Furthermore, on expansion, Shrivastava said, mix of readymade smallcases has expanded beyond just thematic. “We now have smallcases that cater to different risk profiles, asset allocation (a portfolio that gives equity, fixed income and gold exposure via ETFs), smart beta strategies (large cap focused smallcases with an objective to beat the markets in the long-term), and also smallcases based on sectors and strategies like growth, value and momentum,” he informed. All the smallcases come with a risk label, so that the investors can buy as per their risk profile, he added.

Ayushi, 27, Product Manager, OLA, said that she is very happy with the investment experience at smallcase. “My investments are confined to ELSS - mutual funds - only for tax reasons. Since the last three years, I am preferring smallcase for wealth creation,” she said. Currently, her investment in smallcase is around Rs2.5 to Rs three lakh. Even Rohan, 32, multi-family officer at Mumbai, said that he has diverted major tranche of his savings from mutual funds to smallcase, as it `provides better returns.
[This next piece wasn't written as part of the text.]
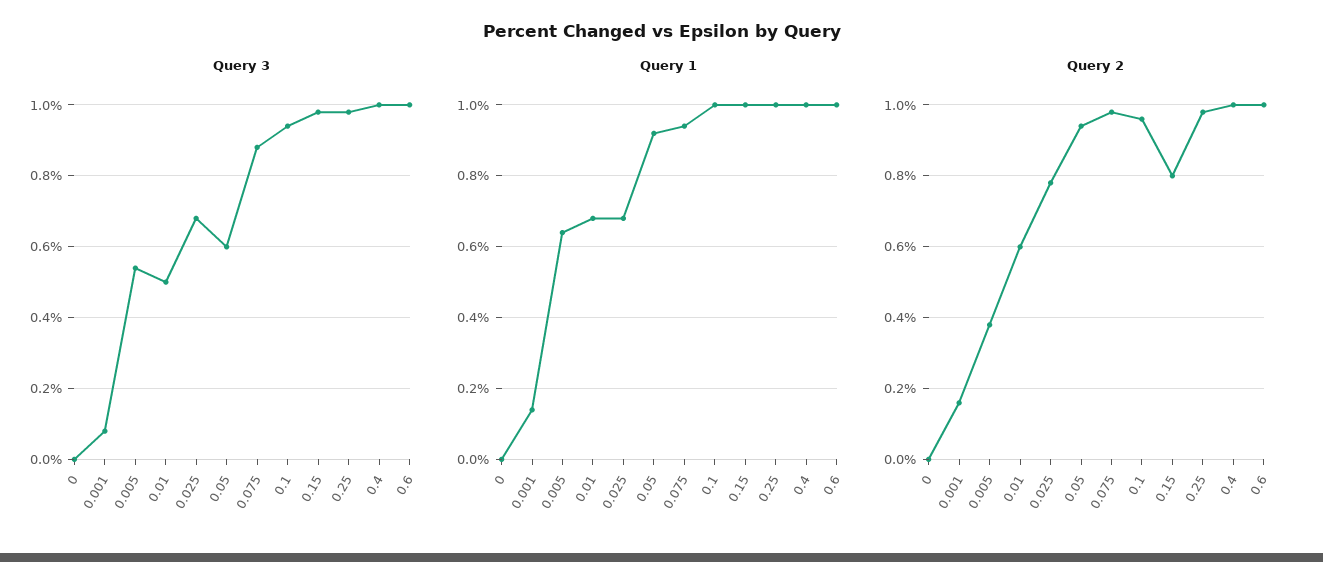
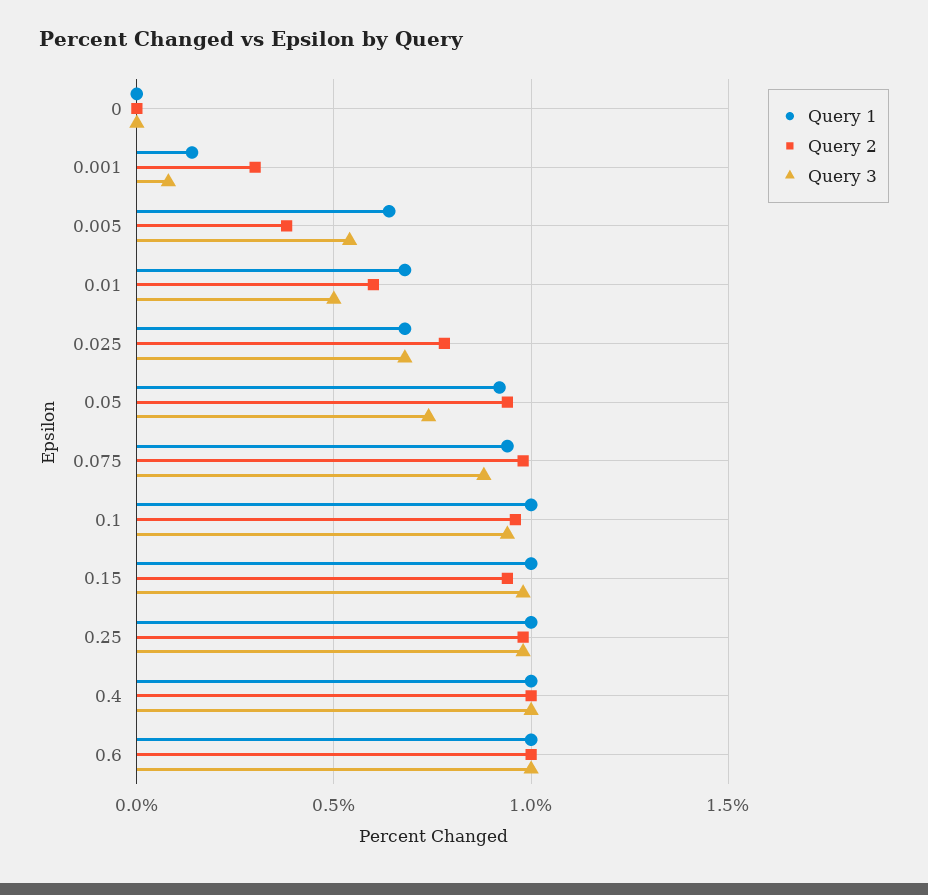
Query 3, 0.05: 0.6 -> 0.75
Query 2, 0.001: 0.15 -> 0.3
Query 2, 0.15: 0.8 -> 0.95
On revenue model and in comparison with mutual funds, Gupta said that smallcase takes a flat fee on transactions from the brokerage. “The investor only pays when they transact - making it a lot more cost-efficient compared to paying a mutual fund a daily expense ratio,” he said. Furthermore, he said that benefits like flexible and transparent portfolios, fixed investment mandate, quick redemption and higher returns make this investment class much desired over mutual funds. Currently, there are more than two lakh investors.